Participation of endogenous IGF‐I and TGF‐β1 with enamel matrix derivative‐stimulated cell growth in human periodontal ligament cells

Previous studies have provided the biological basis for the therapeutic use of enamel matrix derivative (EMD) at sites of periodontal regeneration. A purpose of this study is to determine effects of EMD on cell growth, osteoblastic differentiation and insulin‐like growth factor‐I (IGF‐I) and transforming growth factor‐β1 (TGF‐β1) production in human periodontal ligament cells (HPLC). We also examined participation of endogenous IGF‐I and TGF‐β1 with EMD‐stimulated cell growth in these cells.
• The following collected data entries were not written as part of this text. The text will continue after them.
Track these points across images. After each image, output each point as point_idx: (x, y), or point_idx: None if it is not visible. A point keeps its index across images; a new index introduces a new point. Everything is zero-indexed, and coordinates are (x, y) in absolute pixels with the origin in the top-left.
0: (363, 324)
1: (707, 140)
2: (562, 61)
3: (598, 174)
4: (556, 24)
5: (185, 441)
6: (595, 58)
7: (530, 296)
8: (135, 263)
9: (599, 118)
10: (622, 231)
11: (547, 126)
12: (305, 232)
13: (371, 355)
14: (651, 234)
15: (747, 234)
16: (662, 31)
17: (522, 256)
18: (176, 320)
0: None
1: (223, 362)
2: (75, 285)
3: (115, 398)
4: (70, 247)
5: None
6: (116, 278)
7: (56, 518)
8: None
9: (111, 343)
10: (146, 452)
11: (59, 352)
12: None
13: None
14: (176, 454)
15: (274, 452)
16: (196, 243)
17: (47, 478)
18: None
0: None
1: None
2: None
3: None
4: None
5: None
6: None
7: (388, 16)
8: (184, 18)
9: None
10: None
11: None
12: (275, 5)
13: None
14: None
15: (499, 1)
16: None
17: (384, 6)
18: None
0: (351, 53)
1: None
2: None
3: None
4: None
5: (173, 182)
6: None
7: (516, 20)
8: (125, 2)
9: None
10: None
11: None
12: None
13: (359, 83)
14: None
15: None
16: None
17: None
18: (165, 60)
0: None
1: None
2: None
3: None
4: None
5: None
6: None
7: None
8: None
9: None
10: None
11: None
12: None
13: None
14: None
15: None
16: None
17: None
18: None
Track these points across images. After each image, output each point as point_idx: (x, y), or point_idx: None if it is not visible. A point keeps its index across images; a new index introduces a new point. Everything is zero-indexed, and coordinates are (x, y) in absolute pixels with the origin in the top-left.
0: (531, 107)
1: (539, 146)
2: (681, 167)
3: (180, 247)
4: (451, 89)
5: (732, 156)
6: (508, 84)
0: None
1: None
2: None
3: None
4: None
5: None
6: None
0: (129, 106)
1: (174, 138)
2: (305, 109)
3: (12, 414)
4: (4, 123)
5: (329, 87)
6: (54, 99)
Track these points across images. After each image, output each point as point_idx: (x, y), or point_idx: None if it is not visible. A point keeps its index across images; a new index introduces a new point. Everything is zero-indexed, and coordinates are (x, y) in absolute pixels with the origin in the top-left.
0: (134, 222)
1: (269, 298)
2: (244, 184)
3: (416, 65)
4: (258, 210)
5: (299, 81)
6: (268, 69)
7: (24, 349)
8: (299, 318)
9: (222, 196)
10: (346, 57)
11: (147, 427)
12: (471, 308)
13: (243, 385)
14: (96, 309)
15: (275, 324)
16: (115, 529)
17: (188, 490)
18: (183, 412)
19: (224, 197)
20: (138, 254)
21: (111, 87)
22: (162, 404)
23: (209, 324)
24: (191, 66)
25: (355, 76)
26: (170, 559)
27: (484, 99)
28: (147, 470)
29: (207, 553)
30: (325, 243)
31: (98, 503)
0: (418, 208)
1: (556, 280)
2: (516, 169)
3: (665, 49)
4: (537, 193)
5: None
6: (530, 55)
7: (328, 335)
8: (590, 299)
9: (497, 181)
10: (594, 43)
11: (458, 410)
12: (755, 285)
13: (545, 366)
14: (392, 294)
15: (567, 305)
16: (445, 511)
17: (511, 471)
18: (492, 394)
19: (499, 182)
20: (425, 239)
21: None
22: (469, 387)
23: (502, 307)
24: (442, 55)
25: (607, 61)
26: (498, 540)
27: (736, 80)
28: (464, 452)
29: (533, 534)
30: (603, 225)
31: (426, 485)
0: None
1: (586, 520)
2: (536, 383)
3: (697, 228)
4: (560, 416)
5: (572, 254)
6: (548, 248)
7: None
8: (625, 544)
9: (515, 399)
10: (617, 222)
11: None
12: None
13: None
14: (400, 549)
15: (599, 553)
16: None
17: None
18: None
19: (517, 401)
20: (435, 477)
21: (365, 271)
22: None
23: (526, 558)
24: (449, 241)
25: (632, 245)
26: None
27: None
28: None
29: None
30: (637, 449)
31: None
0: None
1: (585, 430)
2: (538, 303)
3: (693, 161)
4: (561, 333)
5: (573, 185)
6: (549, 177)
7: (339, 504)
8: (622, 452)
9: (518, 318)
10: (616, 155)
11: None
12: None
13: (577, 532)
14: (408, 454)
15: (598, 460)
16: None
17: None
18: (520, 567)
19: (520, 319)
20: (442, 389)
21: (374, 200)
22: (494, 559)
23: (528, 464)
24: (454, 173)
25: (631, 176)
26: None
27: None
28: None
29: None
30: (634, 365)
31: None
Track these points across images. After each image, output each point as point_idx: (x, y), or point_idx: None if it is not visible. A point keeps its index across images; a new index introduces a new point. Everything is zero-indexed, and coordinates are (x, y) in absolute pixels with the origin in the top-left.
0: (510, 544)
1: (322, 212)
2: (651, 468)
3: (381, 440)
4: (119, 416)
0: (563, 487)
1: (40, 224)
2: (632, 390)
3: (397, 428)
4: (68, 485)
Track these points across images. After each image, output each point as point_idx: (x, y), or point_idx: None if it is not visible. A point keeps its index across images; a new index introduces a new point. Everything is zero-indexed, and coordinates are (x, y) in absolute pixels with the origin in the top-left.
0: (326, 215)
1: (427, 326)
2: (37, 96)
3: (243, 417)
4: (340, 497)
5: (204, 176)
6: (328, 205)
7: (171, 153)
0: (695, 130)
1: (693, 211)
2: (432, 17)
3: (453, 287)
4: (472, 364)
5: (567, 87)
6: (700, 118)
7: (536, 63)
HPLCs used in this study were treated with EMD alone or in combination with antihuman IGF‐I antibody (anti‐hIGF‐I) or anti‐hTGF‐β1, recombinant human bone morphogenetic protein‐2 (rhBMP‐2), 1,25‐dihydroxyvitamin D 3 [1,25(OH) 2 D 3 ], rhTGF‐β1 or rhIGF‐I. After each treatment, cell growth, the production of IGF‐I and TGF‐β1 and the expression of osteoblastic phenotypes were evaluated. EMD stimulated cell growth in dose‐dependent and time‐dependent manners. EMD was also stimulated to express IGF‐I and TGF‐β1 at protein and mRNA levels. The EMD‐stimulated cell growth was partially suppressed by cotreatment with anti‐hIGF‐I or anti‐hTGF‐β1, and cell growth was also stimulated by treatment with rhIGF‐I or rhTGF‐β1. rhBMP‐2 stimulated alkaline phosphatase (ALPase) activity and ALPase mRNA expression, and 1,25(OH) 2 D 3 stimulated ALPase and osteocalcin mRNA expression. However, EMD showed no effect on the osteoblastic phenotypes expression. These results demonstrated that EMD has no appreciable effect on osteoblastic differentiation, however it stimulates cell growth and IGF‐I and TGF‐β1 production in HPLC, and that these endogenous growth factors partially relate to the EMD‐stimulated cell growth in HPLC.